A proposal for Warren County government to create an ordinance to protect dogs who live outdoors was presented to the full Warren County Commission.
“We’ve received a recommendation to establish a tethering ordinance,” said County Commission chair Blaine Wilcher, to members of the commission during its March session. “The Health and Welfare Committee will be continuing to consider it over the next few months.”
The recommendation came from Nicole McPeak of the Warren County Pets Lost and Found, a Facebook group established in August 2016 that allows people to post pictures of their missing pets and any they find roaming. McPeak made the suggestion to members of the county’s Health and Welfare Committee, of which Wilcher is also chair.
Many communities are establishing ordinances to protect dogs who live outdoors.
In August 2020, the city of Bristol banned around-the-clock tethering. Specifically, the ordinance prohibits residents from tying their dogs outdoors between 10 p.m. and 6 a.m. unless they obtain a permit. Permits may be issued to those who work nights or to those who own hunting and sporting dogs, in which case a different 8-hour period for untethering the dog will be established.
Bristol’s ordinance was designed to protect the welfare of dogs and prevent nighttime disruptions to neighbors. Bristol’s newly adopted provision supplements an existing ordinance that sets clear guidelines for the type and length of tether that can be used to restrain dogs outdoors. It also prohibits tethering dogs less than 6 months of age, female dogs in heat, or any dog that would be endangered because of an illness, injury or extreme weather conditions. The ordinance also requires that all tethered dogs have access to essential needs, including food, water, shade, dry ground, and shelter.
In 2019, Johnson City joined a “chain-free movement.” An ordinance that went into effect on Jan. 1, 2020, limited the number of hours a dog could be chained or tethered unsupervised outdoors to 12 consecutive hours.

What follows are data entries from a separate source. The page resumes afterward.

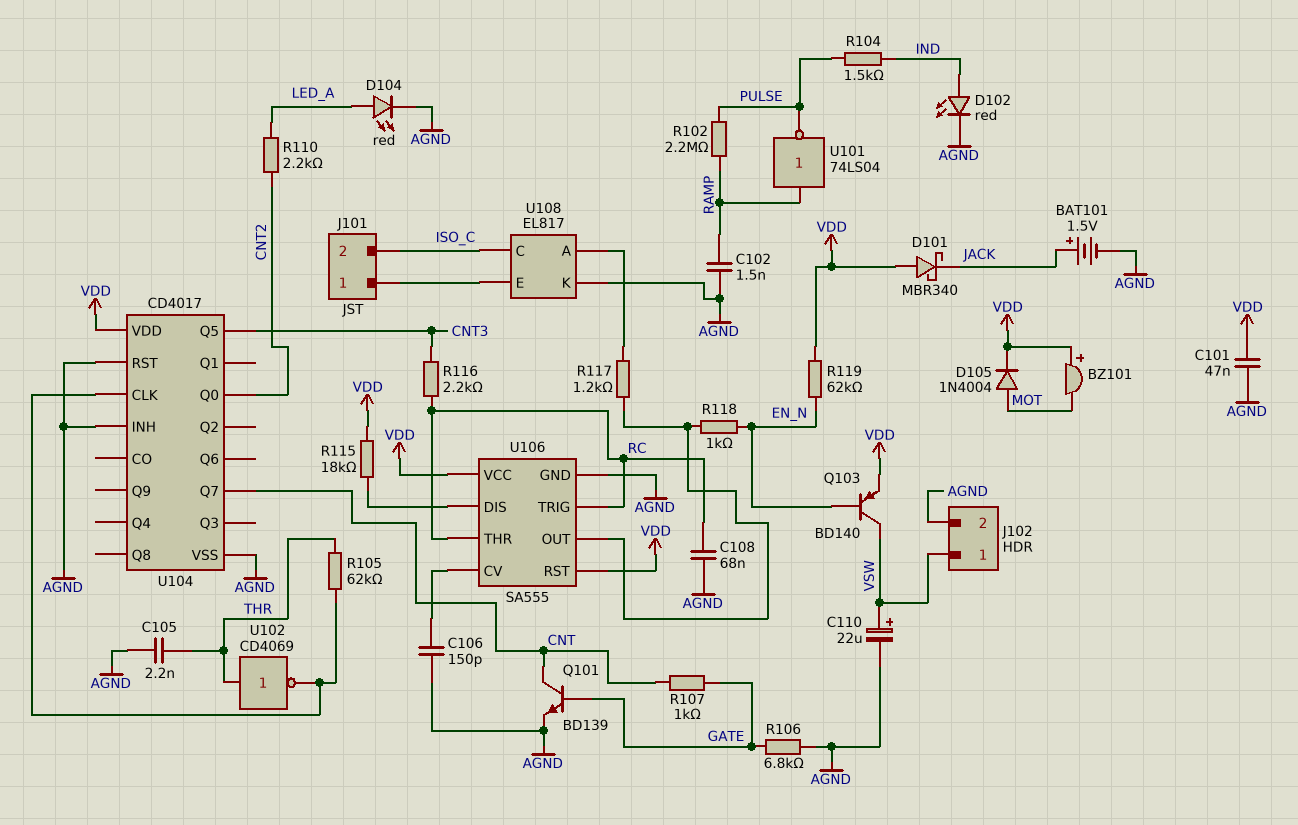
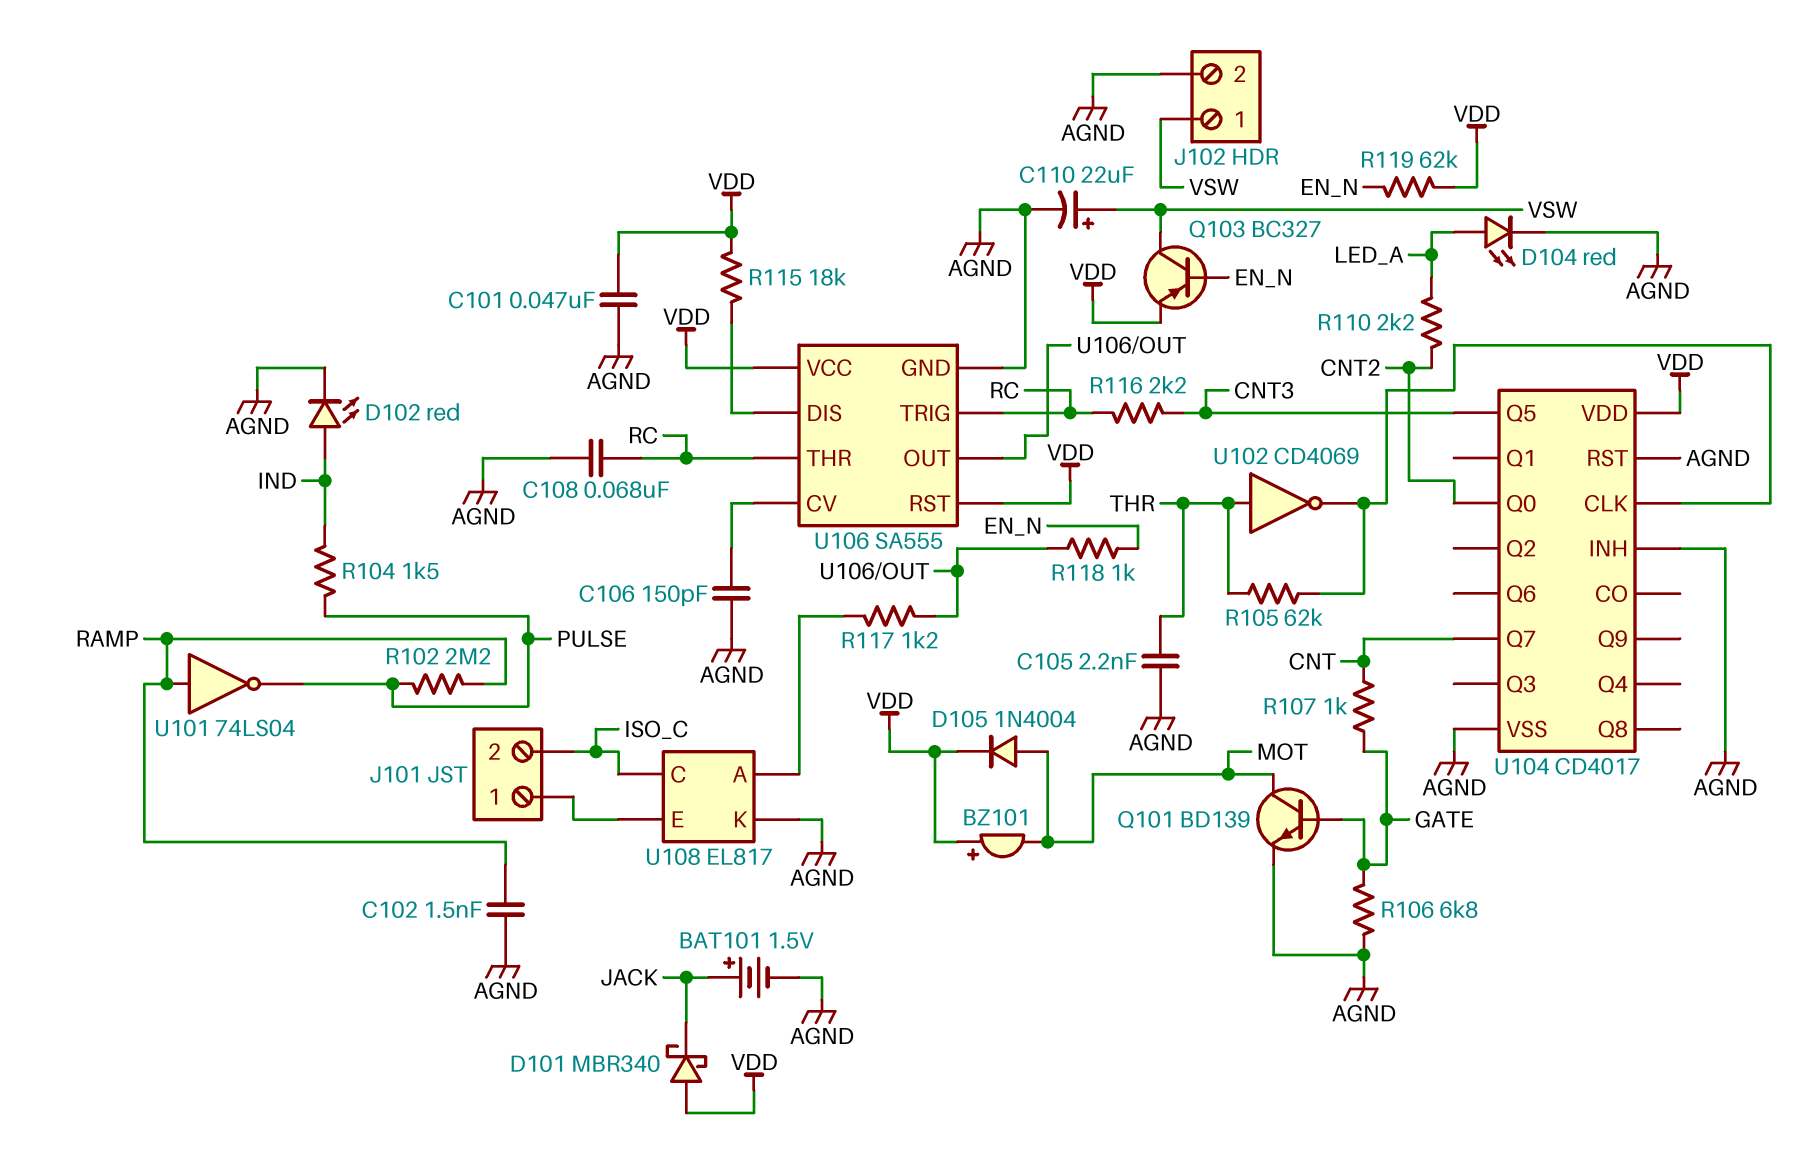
Q101: NPN BD139 (B GATE, C CNT, E AGND) -> NPN BD139 (B GATE, C MOT, E AGND)
Q103: PNP BD140 (B EN_N, C VSW, E VDD) -> PNP BC327 (B EN_N, C VSW, E VDD)

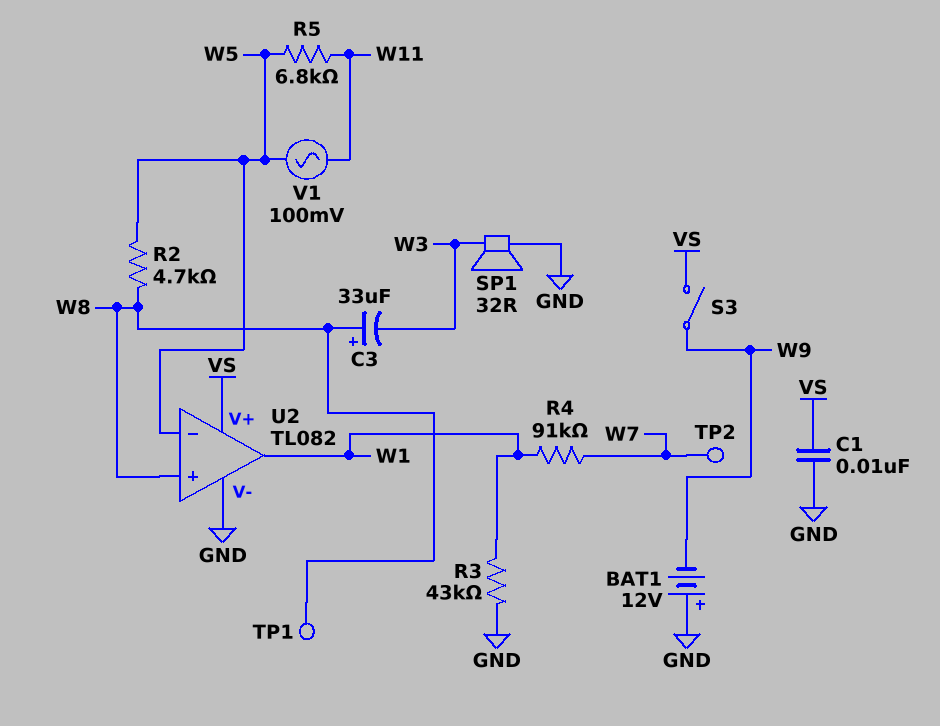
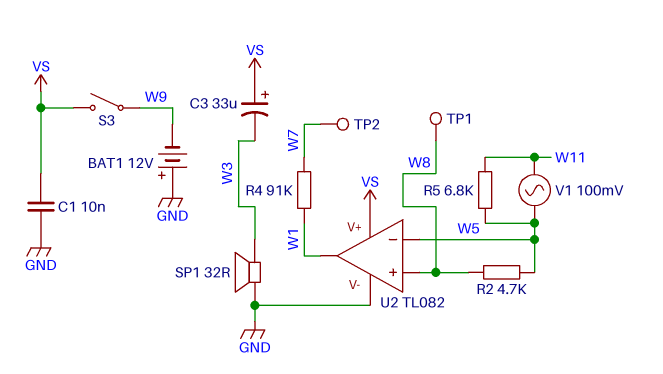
C3: 33uF (plus W8, minus W3) -> 33uF (plus VS, minus W3)
R3: 43k (GND, W1) -> none

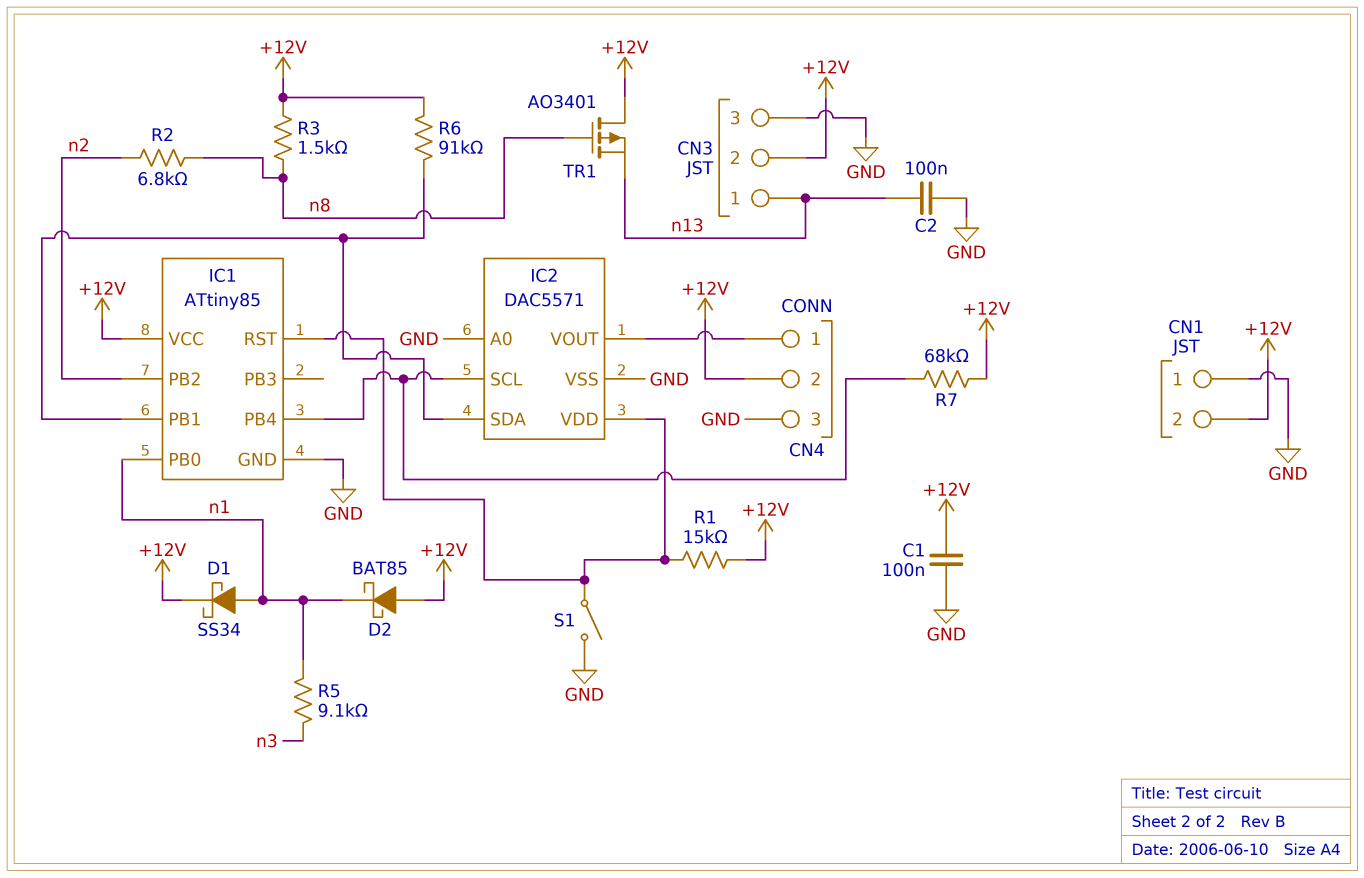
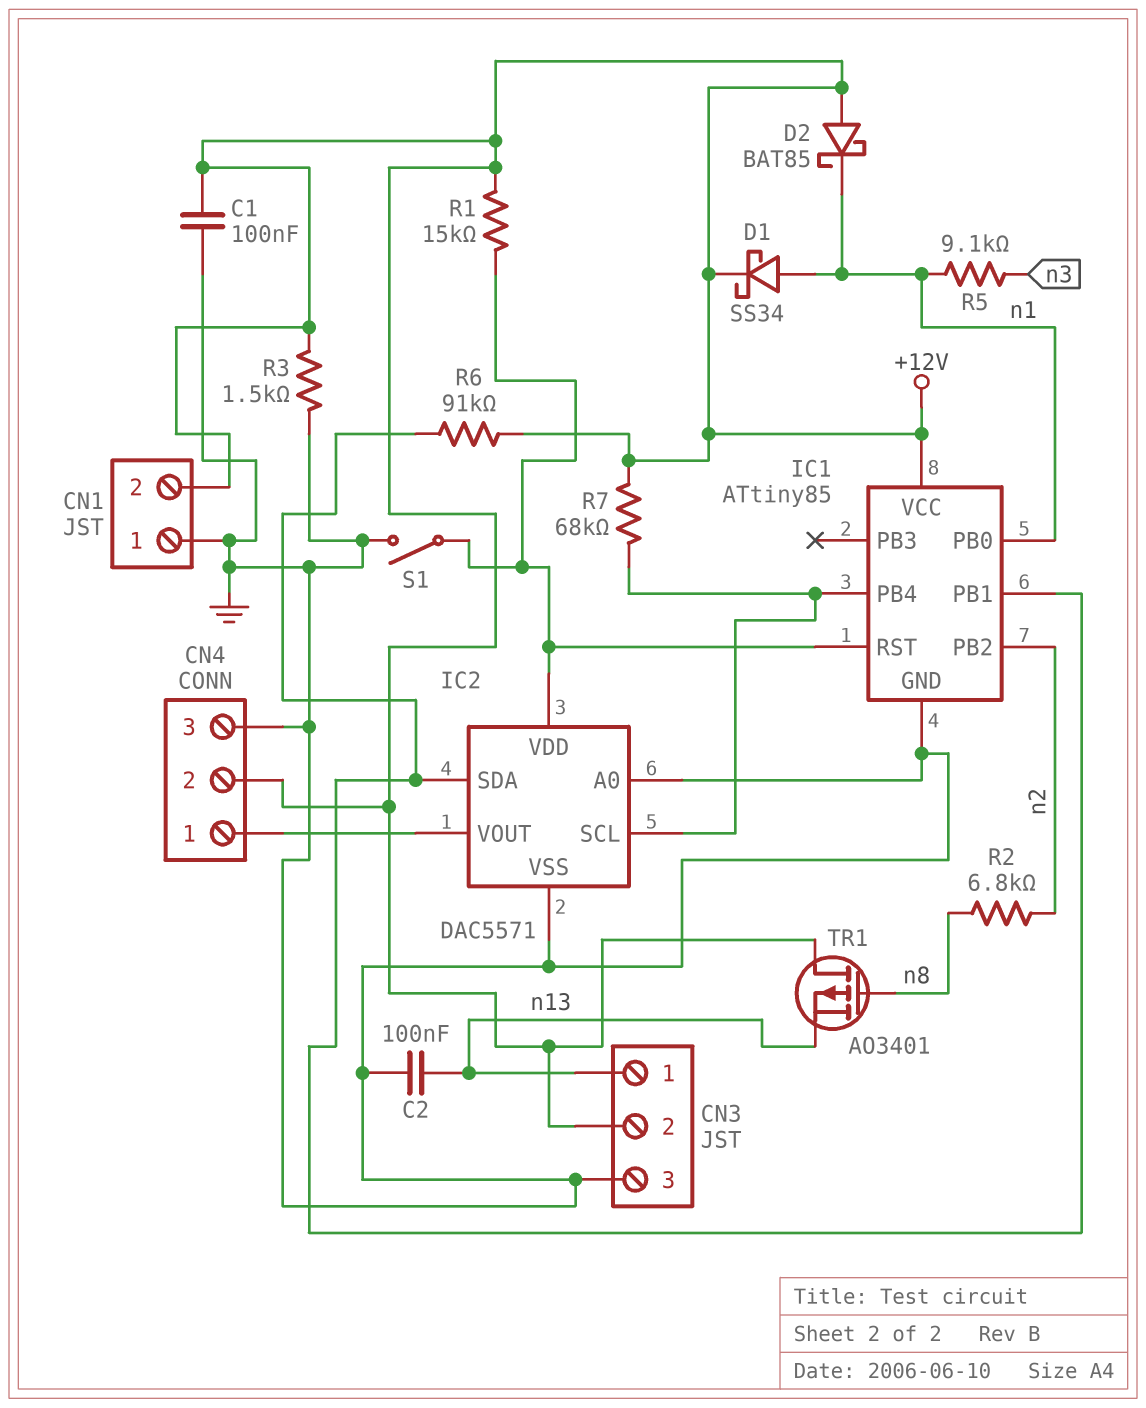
R3: 1.5k (+12V, n8) -> 1.5k (+12V, GND)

Beginning on Jan. 1, 2021, it banned chained unsupervised dogs outside for any period of time.
According to Johnson City’s ordinance, fines weren’t issued for those who failed to comply in 2020. After Jan. 1, 2021, fines will be issued for the first two offenses, and a third offense “shall result in the surrender of the dog” to the animal shelter.
At this time, Warren County commissioners have not approved a tethering ordinance or specific restrictions pertaining to tying dogs outdoors.